▶ _Provided entries_
◆ ◆ ◆ ◆ ◆ ◆ ◆

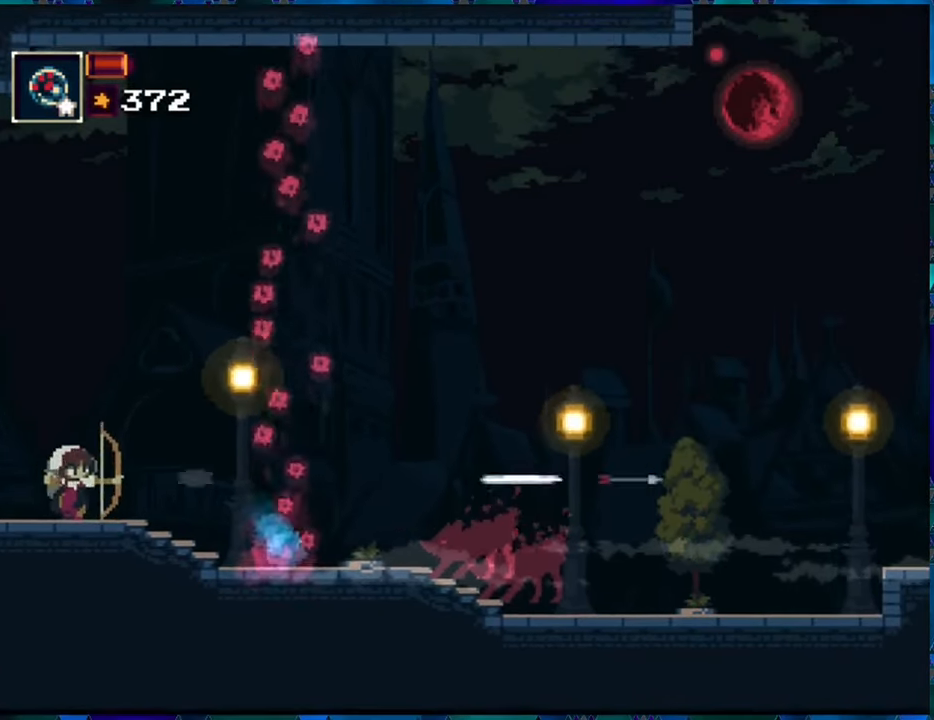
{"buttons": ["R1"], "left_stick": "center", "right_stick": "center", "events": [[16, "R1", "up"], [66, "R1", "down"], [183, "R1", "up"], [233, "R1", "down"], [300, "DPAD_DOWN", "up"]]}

◆ ◆ ◆ ◆ ◆ ◆ ◆

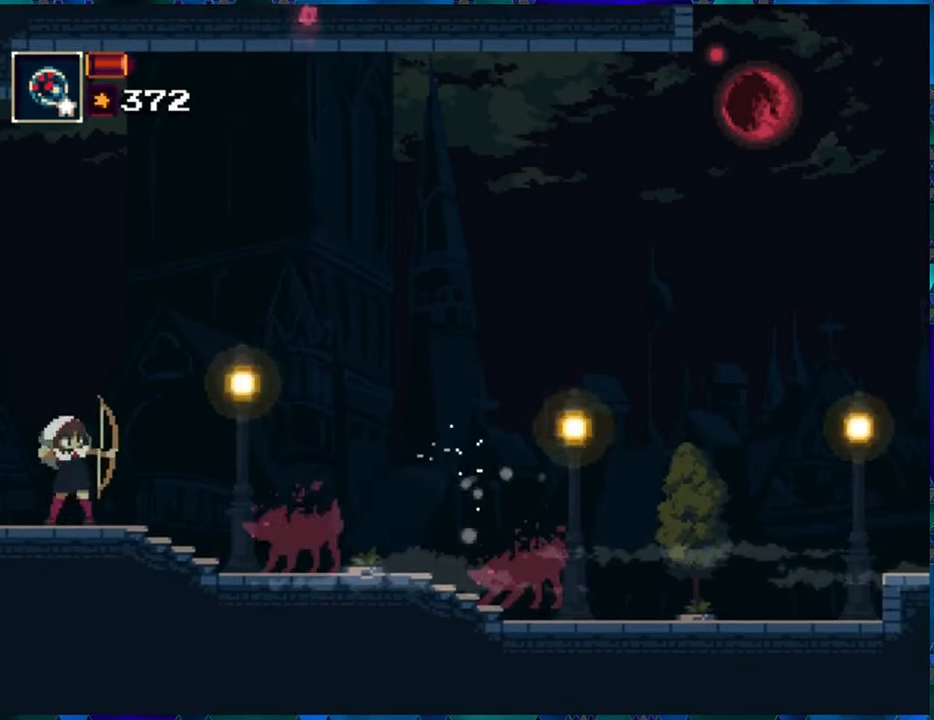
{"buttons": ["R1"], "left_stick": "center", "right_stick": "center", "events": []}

◆ ◆ ◆ ◆ ◆ ◆ ◆

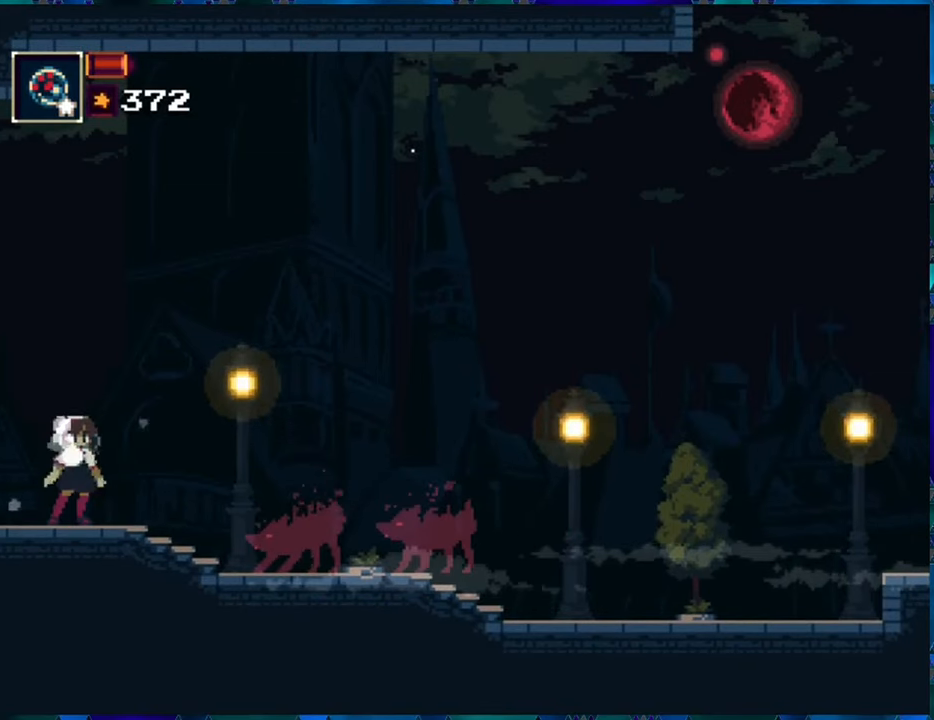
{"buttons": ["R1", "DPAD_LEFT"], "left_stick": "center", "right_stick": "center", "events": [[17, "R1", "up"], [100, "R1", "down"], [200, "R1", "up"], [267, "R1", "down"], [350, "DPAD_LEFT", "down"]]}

◆ ◆ ◆ ◆ ◆ ◆ ◆

▶ _The problem_
Among the lines above, find those holding "down" and copy each one.

▶ _Response to this task_
{"buttons": ["R1"], "left_stick": "center", "right_stick": "center", "events": [[16, "R1", "up"], [66, "R1", "down"], [183, "R1", "up"], [233, "R1", "down"], [300, "DPAD_DOWN", "up"]]}
{"buttons": ["R1", "DPAD_LEFT"], "left_stick": "center", "right_stick": "center", "events": [[17, "R1", "up"], [100, "R1", "down"], [200, "R1", "up"], [267, "R1", "down"], [350, "DPAD_LEFT", "down"]]}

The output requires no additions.